From: chyde
Subject: delivering an app.
Date: 
Message-ID: <2vhrtk$5ke@info-server.bbn.com>
is there a generic tree-shaker out there? I'm thinking of doing one. it
can't be that difficult.

in particular, I'd like to be able to limit its search to specific
packages, so that it only operates on my modules.

primarily I want to do this in order to be sure that certain "3rd party"
included modules are just included because I need one function...

I delivered to my customer last week, and our standalone executable was
20 megabytes. (yes, that's 20MB) that includes lisp, compiler, clim2,
and our stuff. our stuff is 12 of the 20. 

 -- clint

From: Barry Margolin
Subject: Re: delivering an app.
Date: 
Message-ID: <2vnpbsINNhou@early-bird.think.com>
In article <··········@info-server.bbn.com> ·····@bbn.com writes:
>is there a generic tree-shaker out there? I'm thinking of doing one. it
>can't be that difficult.

There's no portable way to find out what functions or global variables are
referenced by compiled functions.  How can you write a portable tree-shaker
without this?  You could operate on source code, but then you'ld only be
able to look at your own code.

>in particular, I'd like to be able to limit its search to specific
>packages, so that it only operates on my modules.

Do you mean that it should only shake out the parts of your modules that
aren't used?

>I delivered to my customer last week, and our standalone executable was
>20 megabytes. (yes, that's 20MB) that includes lisp, compiler, clim2,
>and our stuff. our stuff is 12 of the 20. 

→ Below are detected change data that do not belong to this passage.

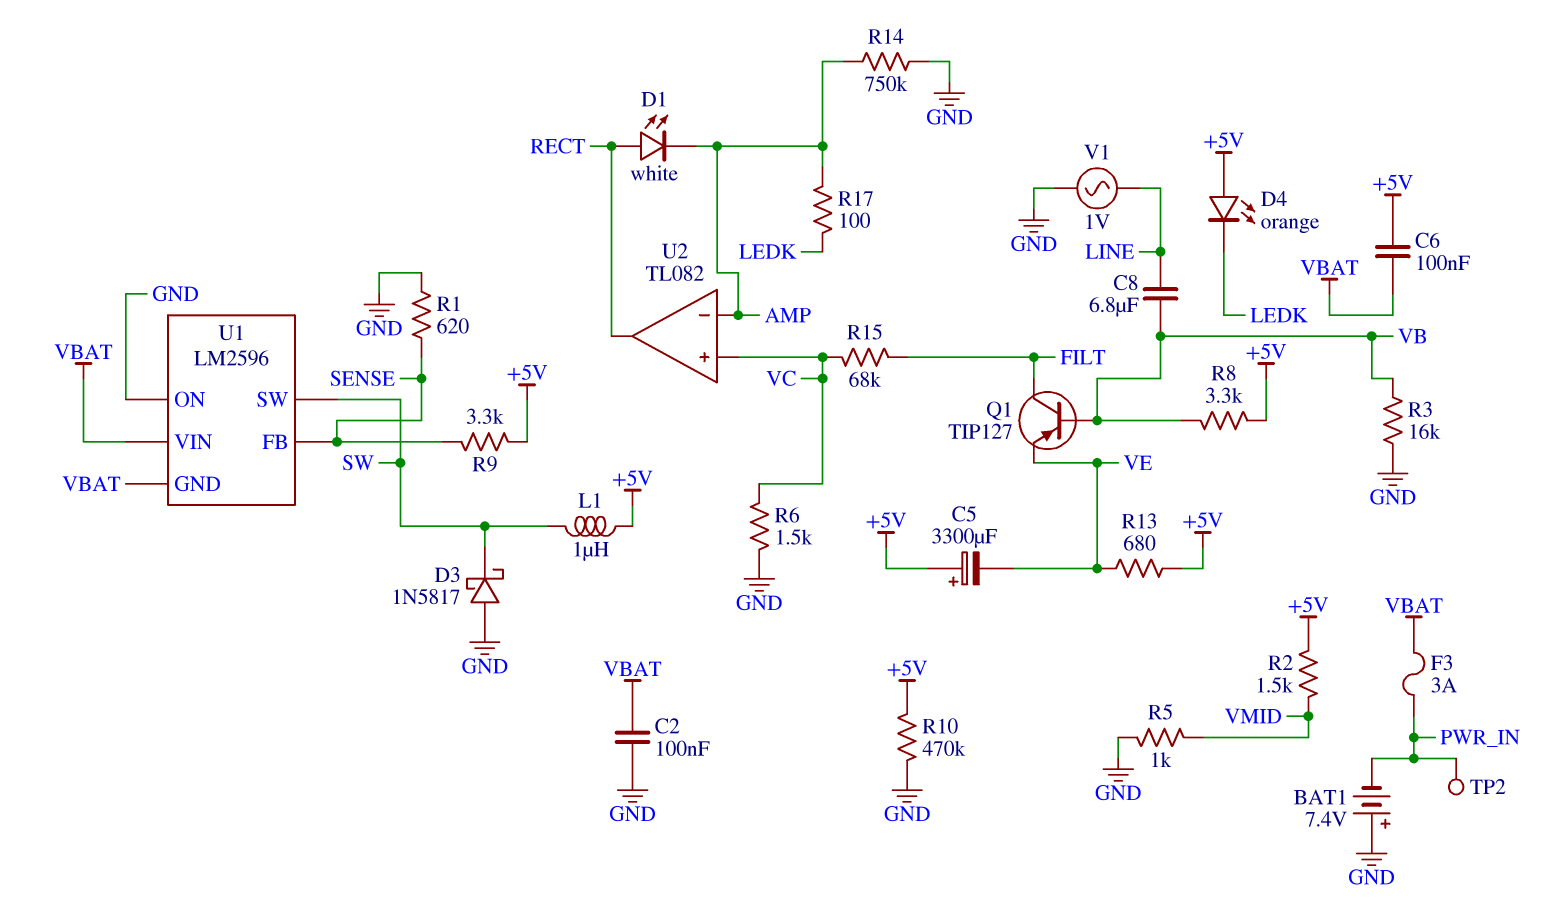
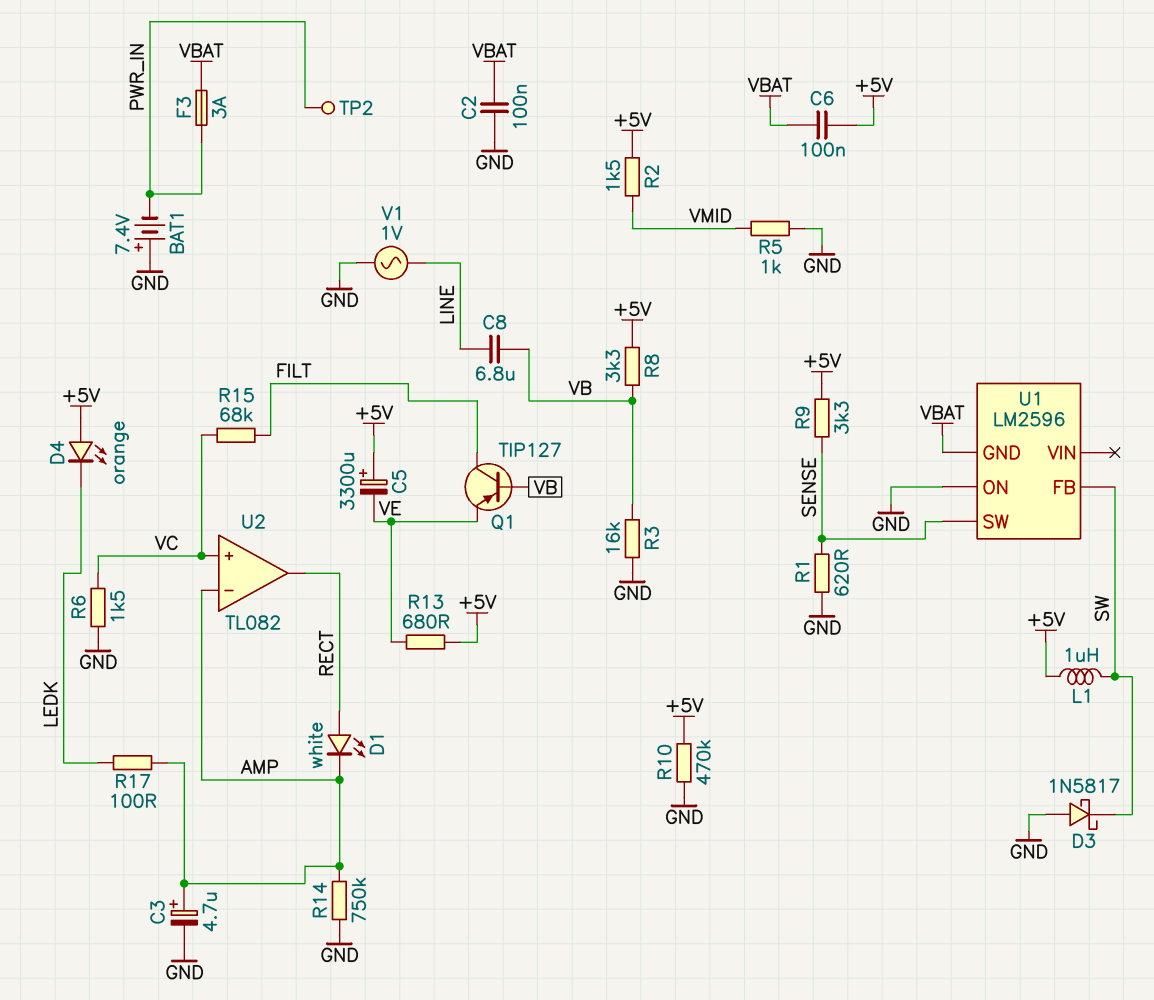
C3: none -> 4.7uF (plus AMP, minus GND)
U1 pin FB: SENSE -> SW
U1 pin SW: SW -> SENSE
U1 pin VIN: VBAT -> none

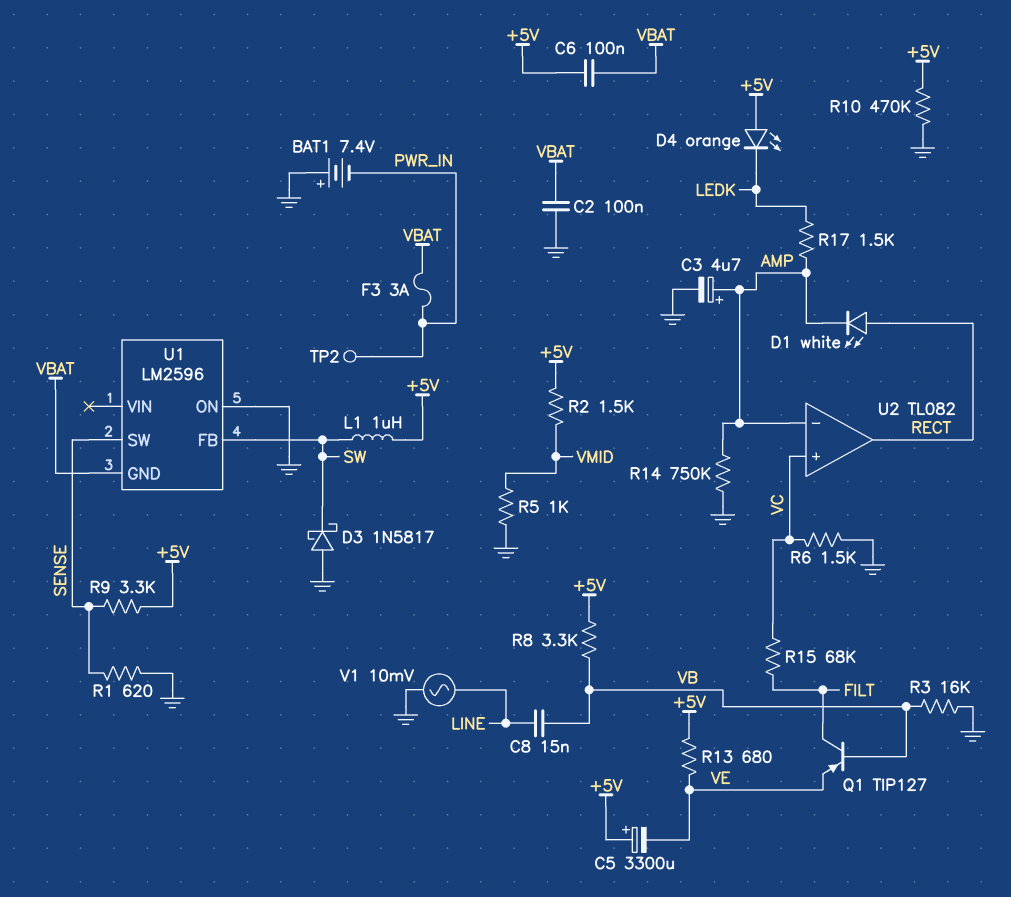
C8: 6.8uF (LINE, VB) -> 15nF (LINE, VB)
R17: 100 (AMP, LEDK) -> 1.5k (AMP, LEDK)
V1: AC 1V (GND, LINE) -> AC 10mV (GND, LINE)

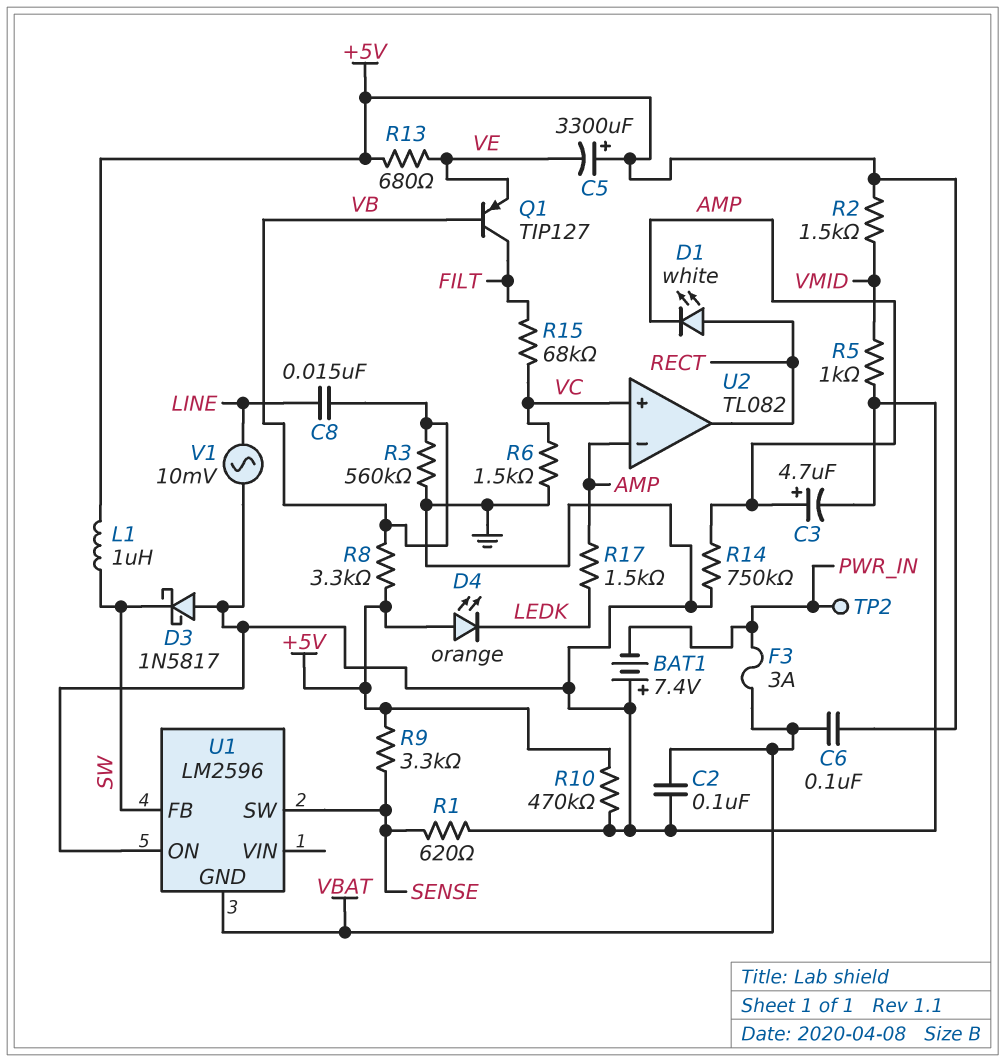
R3: 16k (GND, VB) -> 560k (GND, VB)

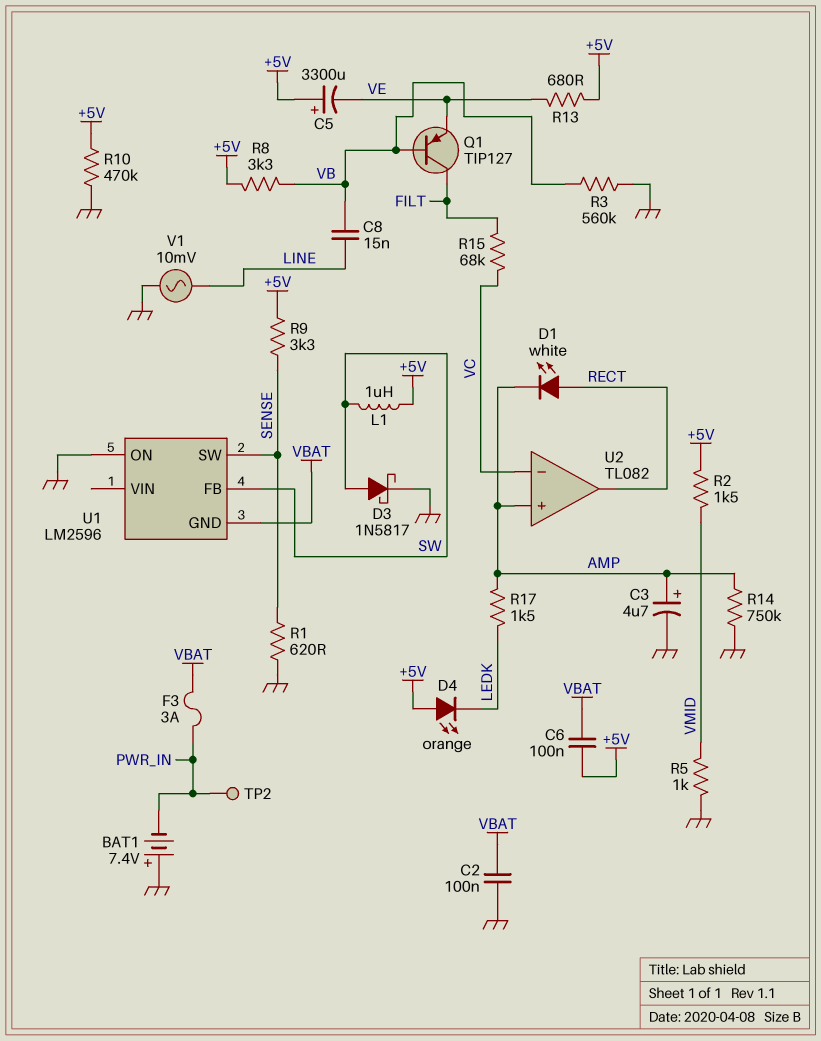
D3: schottky 1N5817 (A GND, K SW) -> schottky 1N5817 (A SW, K GND)
R6: 1.5k (GND, VC) -> none
U2 pin in+: VC -> AMP
U2 pin in-: AMP -> VC

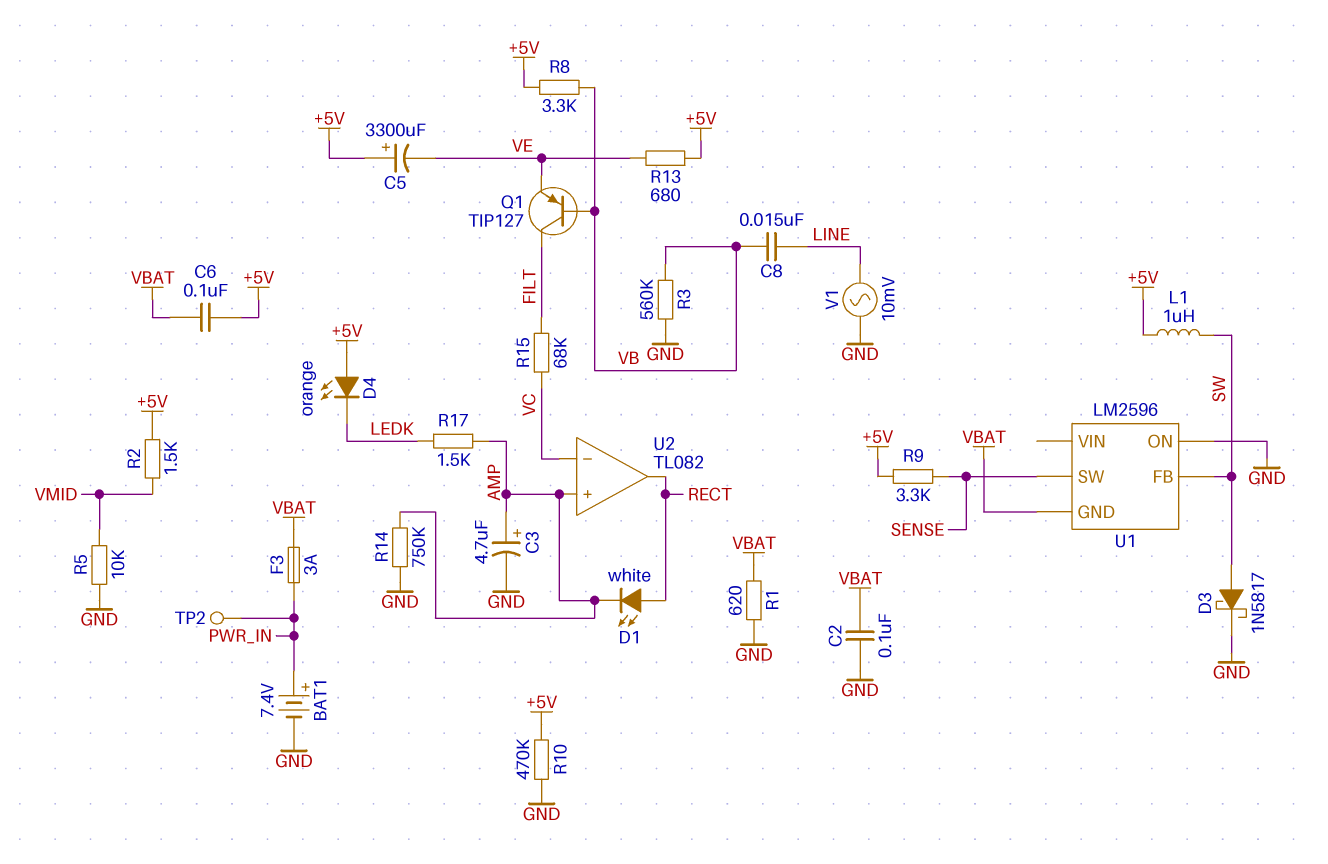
BAT1: 7.4V (plus GND, minus PWR_IN) -> 7.4V (plus PWR_IN, minus GND)
R1: 620 (GND, SENSE) -> 620 (GND, VBAT)
R5: 1k (GND, VMID) -> 10k (GND, VMID)

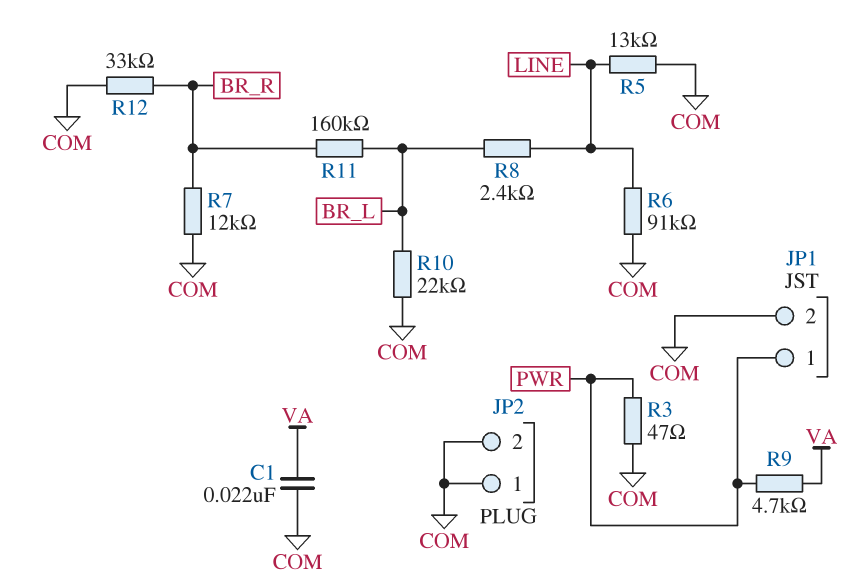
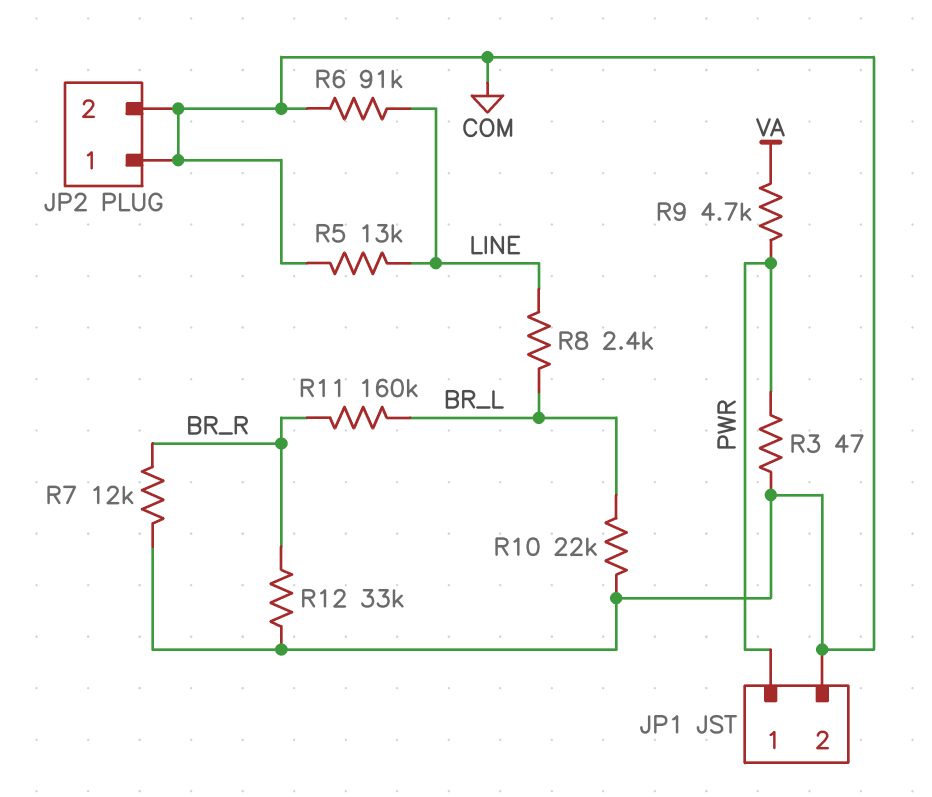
C1: 22nF (COM, VA) -> none

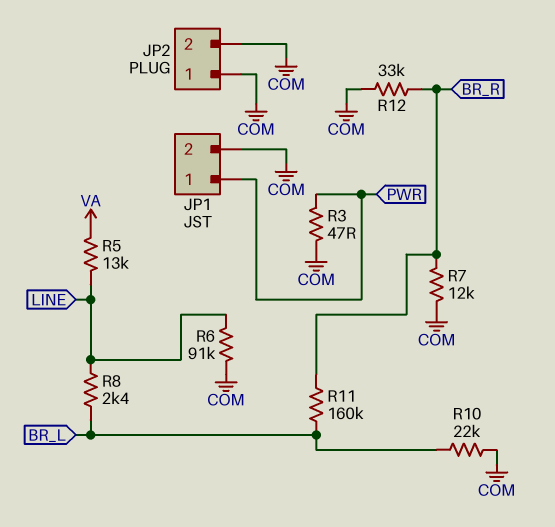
R5: 13k (COM, LINE) -> 13k (LINE, VA)
R9: 4.7k (PWR, VA) -> none

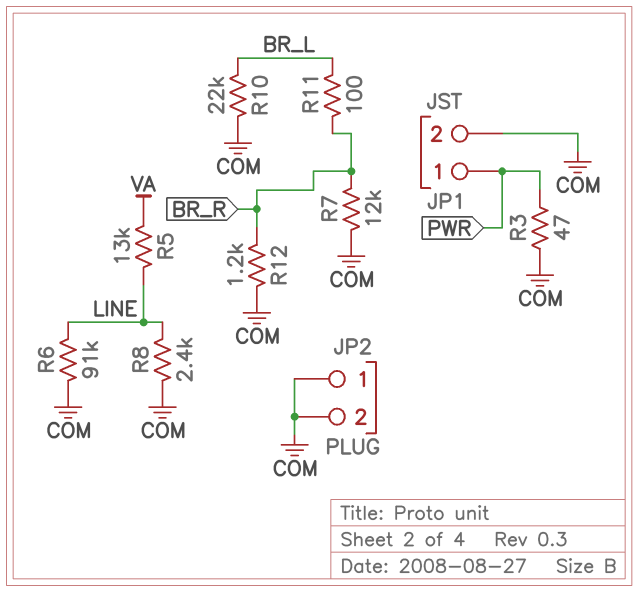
R8: 2.4k (BR_L, LINE) -> 2.4k (COM, LINE)
R11: 160k (BR_L, BR_R) -> 100 (BR_L, BR_R)
R12: 33k (BR_R, COM) -> 1.2k (BR_R, COM)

If you only limit the tree-shaking to your modules, you'll have to leave in
the compiler, clim2, the interpreter, etc.  These are usually the things
one tries to get rid of with a tree-shaker.

-- 
Barry Margolin
System Manager, Thinking Machines Corp.

······@think.com          {uunet,harvard}!think!barmar
From: Henry G. Baker
Subject: Re: delivering an app.
Date: 
Message-ID: <hbakerCsqy9p.In5@netcom.com>
In article <············@early-bird.think.com> ······@think.com (Barry Margolin) writes:
>In article <··········@info-server.bbn.com> ·····@bbn.com writes:
>>is there a generic tree-shaker out there? I'm thinking of doing one. it
>>can't be that difficult.
>
>There's no portable way to find out what functions or global variables are
>referenced by compiled functions.  How can you write a portable tree-shaker
>without this?  You could operate on source code, but then you'ld only be
>able to look at your own code.

I have previously suggested that the Lisp language standard functions
include 'alpha' and 'beta' reduction functions, a la the lambda calculus.

Before I get deluged with complaints about making Common Lisp even
larger, hear me out.

It should be possible to take a Lisp S-expression that is in the
correct 'syntax' to be a lambda expression, and so long as the bound
variable is a lexically scoped variable, the name of the variable
should not matter, so a symbol substitution operation is well-defined,
and should be a standard function.  The inclusion of such a function
as a standard function would precisely pin down those symbol instances
that were bound, and which were not, and eliminate some of the hand
waving in the current language standard.  In addition to making the
standard clearer, such a function would be useful in macro-expansions,
and in the 'beta reducer', below.

Similarly, it should be possible to take a Lisp S-expression that is
in the correct 'syntax' to be a lambda expression, together with the
arguments to which the lambda expression will be applied, and perform
a careful substitution of the arguments into the S-expression, in such
a way that no additional name collisions will be produced.  Such a
substitution will in general require alpha renaming of some existing
statically scoped variables through the use of the alpha renamer,
above.  (This function would presumably do lazy evaluation w/o
caching.)

Both of these capabilities are already found in every Lisp compiler
capable of performing function 'inlining', so it makes sense to offer
these capabilities portably for the use of sophisticated macros.

Once these capabilities for _variable names_ are in hand, one can
contemplate the same kinds of capabilities for function names and
global (special) variables.  Of course, these are more difficult,
since they run into the 'eval' problem which is not encountered with
lexically (statically) scoped variables.

Nevertheless, one can come up with relatively straight-forward
approximations which would be useful for solving tree-shaking sorts of
problems.

I would also recommend a portable way to inquire of compiled functions
and closures what global symbols they reference, and the ability to
perform a 'substitution' which goes into the closure/compiled function
static reference table.  In this way, one could handle name collisions
which occur even in compiled code.

(I have also suggested these 'alpha-renaming' capabilities for the
cretinous linking loaders which C uses to link its global variables
and function names.  This would enable the ability to portable handle
C-level name clashes without having to recompile.)